CaveCat87 over 1 year ago
Like I said, a lot of this kind of trouble would be avoided if anyone bothered to be specific about these things when talking to Pig. For instance, the guy could have just said “Would you like some tents?” instead of just “Tents?”.
Zebrastripes over 1 year ago
I agree with PIG ‼️. There is NO customer service‼️
marshalljpeters Premium Member over 1 year ago
I generally only use one tent when I go camping.

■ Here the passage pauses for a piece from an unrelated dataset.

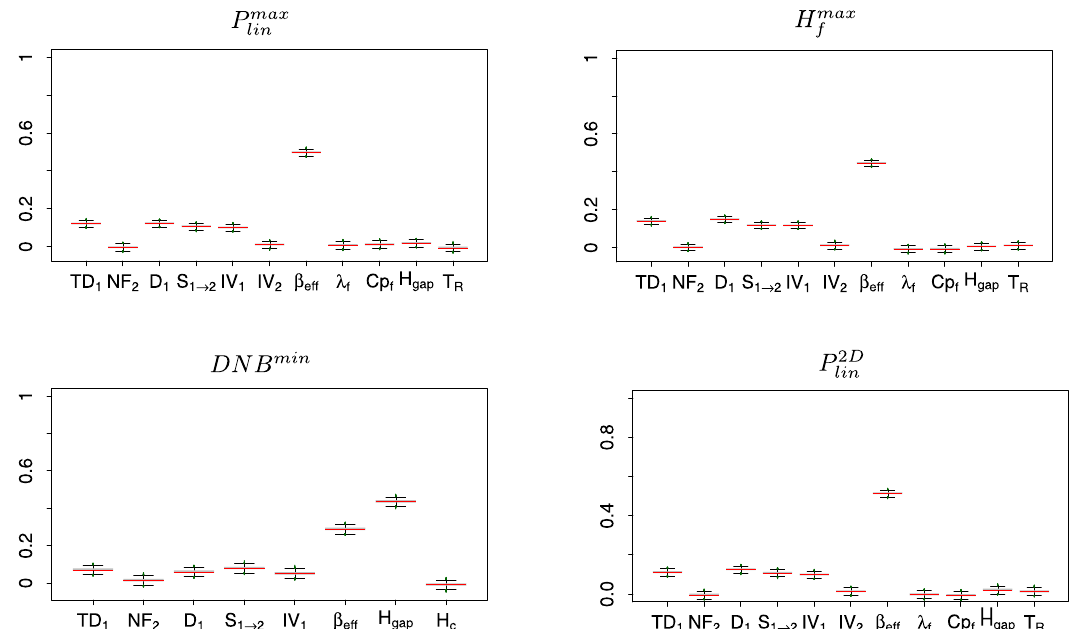
Fig. 6. P max and DNB min Shapley indices and P 2 D , H max f lin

198.23.5.11 over 1 year ago
MR.FIELDS:Costello will never be able to do it.His brain is too tense.
ABBOTT:Too tense?
MR.FIELDS—Yeah.Two-tenths the size of a normal brain.
skysoxwiz over 1 year ago
Blind man swinging dog around in department store….“no, I’m just looking around!” Can’t remember(or better not try) the one about the hairlip buying camping equipment ad infinitum…
gmu328 over 1 year ago
some people get tense with a salesperson looking over their shoulders
Radish the wordsmith over 1 year ago
Now is the winter of our discount tents.
KEA over 1 year ago
can’t stand a pup tent for two… it’s two in tents.
proclusstudent over 1 year ago
Camping the guy who was running a “the World is ending Real Soon Now” on a specified date scam? These have been going on for over 1900 years.

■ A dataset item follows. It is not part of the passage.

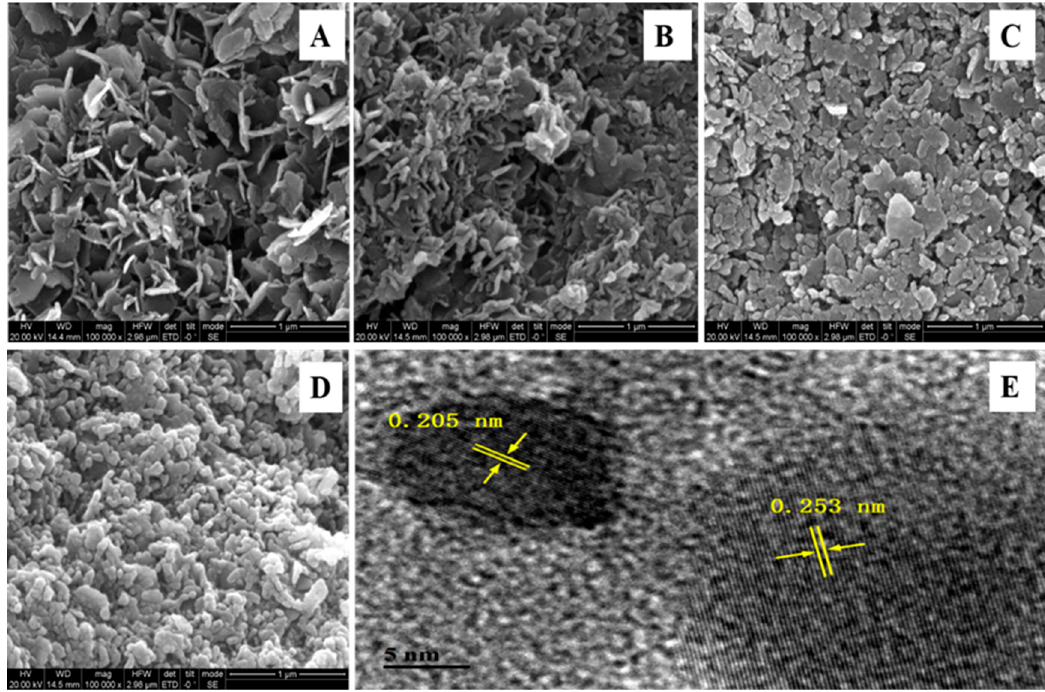
Figure 2 . SEM images of the ( A ) CuMgFe-3LDH, ( B ) CuMgFe-4LDH, ( C ) CuMgFe-3LDO, and ( D ) CuMgFe-4LDO. HRTEM image of ( E ) CuMgFe-4LDO.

willie_mctell over 1 year ago
In a Max Schulman book the protagonist was meeting his college advisor. The advisor had some leather shoelaces in his hand. He showed them to the kid and asked, “What are these?” The kid replied, “Thongs.” The advisor beamed and said, “You’re welcome.”
cmxx over 1 year ago
This brought back memories of ancient elementary school, when my teachers often required complete-sentence answers.
Ceeg22 Premium Member over 1 year ago
Oh, I’m passed tents
Buoy over 1 year ago
Did he get the boot? Oh, no, looks like he is barefooted.
LilPeruna over 1 year ago
‘Tents?’ ‘Oh, I’m WAY past tents!’
JasonBall over 1 year ago
He just did this exact joke on December 27th, 2022.
Otis Rufus Driftwood over 1 year ago
Pig’s literalism doesn’t quite work here.
Sisyphos over 1 year ago
Yikes, Pig! Are your ears clogged with bacon grease so that you can’t tell apart tents and tense?!
Or should we just blame Cartoon-Boy, as usual?
Birdman47 over 1 year ago
Doing it tough in tents builds character.
Wizard4168 over 1 year ago
Reminds me of a story I heard years ago. A woman was trying to buy a sextant (For those not familiar, it’s an instrument used in celestial navigation.) as a birthday gift for her nautical enthusiast husband. When she asked a clerk at a sporting goods/outdoor store if they sold sextants, his embarrassed response? “We just sell tents, ma’am. What you do in them is your business.”
Swirls Before Pine over 1 year ago
These days the only camping that I still do is to attack my opponents as soon as they spawn.
Sailor46 USN 65-95 over 1 year ago
Almost as hard as finding good customers.